Ecrit par Marie du Crest le 29.08.16 dans Chroniques régulières, La Une CED, Les Chroniques

« Théâtrale ! »  A l’occasion de la création de Lady First de Sedef Ecer, par Marie du Crest

 

A l’occasion de la création de Lady First de Sedef Ecer, le 3 août 2016 au Théâtre du Peuple à Bussang, dans une mise en scène de Vincent Goethals

 

Lorsque l’on pénètre dans le théâtre des Pottecher, à Bussang, l’on est surpris par cette curieuse et puissante odeur de bois et d’humidité, de chalet ancien, dans ce village vosgien. Le spectateur prend place sur de longs bancs de bois, un peu comme ceux des églises paysannes anciennes. De grands lustres de fer forgé sont suspendus au plafond. On mange avant le spectacle sur la pelouse. Les habitués tiennent dans leurs bras des coussins qui rendront plus confortable la représentation. Un théâtre plus chaleureux, « pour l’humanité et pour l’art », un théâtre où tout au long de l’année se côtoient amateurs et professionnels.
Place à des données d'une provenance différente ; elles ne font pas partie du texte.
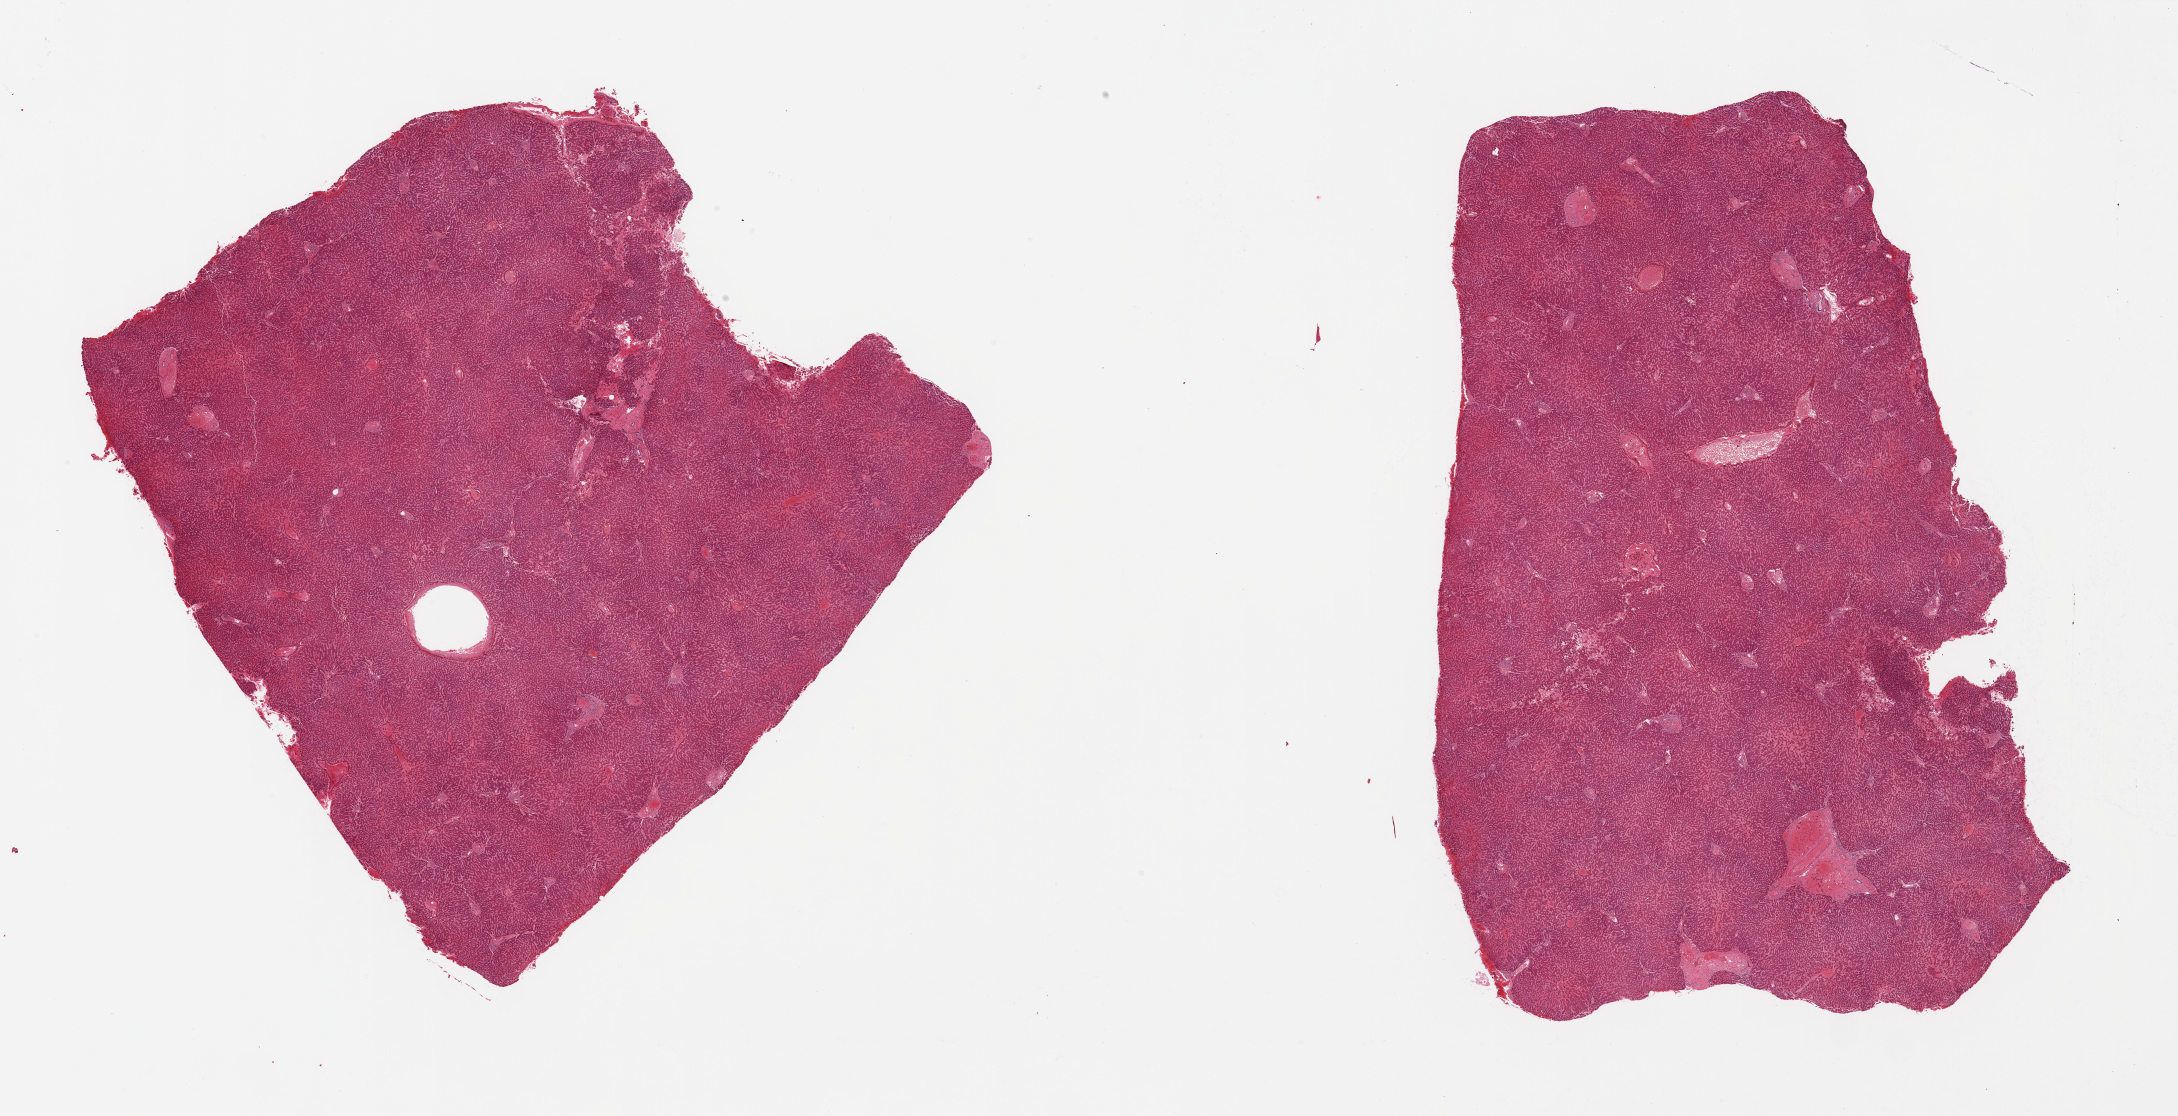
Whole-slide image, haematoxylin and eosin stain — whole scanned area (about 34.5 x 17.7 mm) shown as a low-resolution overview, PAXgene-fixed paraffin-embedded (PFPE) section, section of liver (target tissue), donor tissue sample.
Reviewer comment on this tissue sample: 2 pieces, mild congestion, no significant steatosis.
Un bel endroit pour créer la pièce de Sedef Ecer. Le terme « création » prend ici tout son sens : la genèse du texte, sa première vérité scénique dans la connivence de l’auteure et du metteur en scène ont lieu là, à la lisière de la forêt.

Sedef Ecer proposa en effet une toute première version à V. Goethals de son œuvre à venir, sous une forme très  courte, en 2011, à l’époque où Leïla Trabelsi, première dame de Tunisie, suivait son mari en exil, tous deux chassés du pouvoir par le premier « printemps arabe », puis Sedef Ecer rédigea un deuxième état du texte plus long, dans le cadre du festival de Paris avec Agnès Jaoui en first lady. Les années ont passé, d’autres figures d’épouses de dictateurs mais aussi de maîtresses de république (chacun se souvient de l’inénarrable affaire Trierweiler) ont pu nourrir la figure centrale de la pièce. C’est sans doute ce qui fait la richesse, le chatoiement de cette figure universelle du pouvoir depuis l’Antiquité, des favorites d’Ancien Régime, en passant par les first ladies américaines, les épouses de dictateurs ou la « princesse du cœur » que fut Lady Di. Mais il est aussi ici question de personnage théâtral en commençant par lady Macbeth et en allant jusqu’à la mère Ubu.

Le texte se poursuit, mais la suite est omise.